Pacientes com câncer de mama sofrem alterações em células do sistema imune – presentes no sangue – logo nos estágios iniciais da doença, revela estudo publicado na revista Clinical &Translational Immunology .
Segundo os autores, a descoberta pode contribuir, no futuro, tanto para identificar tumores agressivos precocemente quanto para aprimorar intervenções personalizadas em imunoterapia.
A pesquisa foi conduzida durante o doutorado de Rodrigo Nalio Ramos, bolsista da FAPESP, em estágio de pesquisa realizado na Université Claude Bernard Lyon 1, da França. O trabalho foi orientado pelo pesquisador francês Christophe Caux e pelo brasileiro Jose Alexandre Marzagão Barbuto, professor do Instituto de Ciências Biomédicas da Universidade de São Paulo (ICB-USP).
“É provável que um tipo de célula do sangue conhecido como monócito possa ser usado como ‘termômetro’ da doença. Pelo menos, foi o que verificamos em pacientes com câncer de mama”, disse Ramos à Agência FAPESP.
Como explicou o pesquisador, os monócitos são um tipo de leucócito, ou glóbulo branco, e têm a função de patrulhar o organismo e identificar potenciais ameaças, como vírus, bactérias e células tumorais. São produzidos na medula óssea e, após algumas horas na circulação, seguem para outros tecidos, onde se transformam em macrófagos (as células que “ingerem” e destroem os corpos estranhos ao organismo) ou em células dentríticas (responsáveis por levar informações sobre o antígeno a ser combatido às estruturas do sistema imune responsáveis pela produção de anticorpos específicos).
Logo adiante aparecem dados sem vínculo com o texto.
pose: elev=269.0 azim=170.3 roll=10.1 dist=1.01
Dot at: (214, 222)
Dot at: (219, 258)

No estudo, os pesquisadores coletaram monócitos do sangue de pacientes com câncer de mama e tentaram diferenciá-los, no laboratório, em macrófagos pró-inflamatórios – aqueles responsáveis por sinalizar ao sistema imune a necessidade de mandar reforços ao local do tumor. As células foram coletadas em 44 amostras de sangue provenientes de pacientes com câncer de mama atendidos na França e no Hospital Pérola Byington, no Brasil – além de outras 25 amostras de indivíduos sadios que serviram de controle.
“Usamos um coquetel de citocinas [moléculas capazes de modular o sistema imune] para tentar induzir os monócitos a se diferenciarem em macrófagos pró-inflamatórios. Esse tipo de célula é responsável, em teoria, por sinalizar para o organismo e eliminar o câncer. Porém, em cerca de 40% dos pacientes com câncer os monócitos falharam em fazer essa transformação e apresentaram um perfil muito parecido com os macrófagos intratumorais associados a um prognóstico ruim”, conta Ramos.
Ao analisar a expressão dos genes nos monócitos, ou seja, quais RNAs mensageiros estavam sendo produzidos por essas células, os pesquisadores identificaram a existência de várias vias de sinalização alteradas – até mesmo nos pacientes cujas células se transformaram em macrófagos de maneira semelhante à de doadores sadios.
“Isso confirma que o câncer não é apenas uma doença local, não afeta apenas a mama, mas as células de forma sistêmica. Quando a célula de defesa vai para o sangue, ela já está alterada”, disse Barbuto à Agência FAPESP.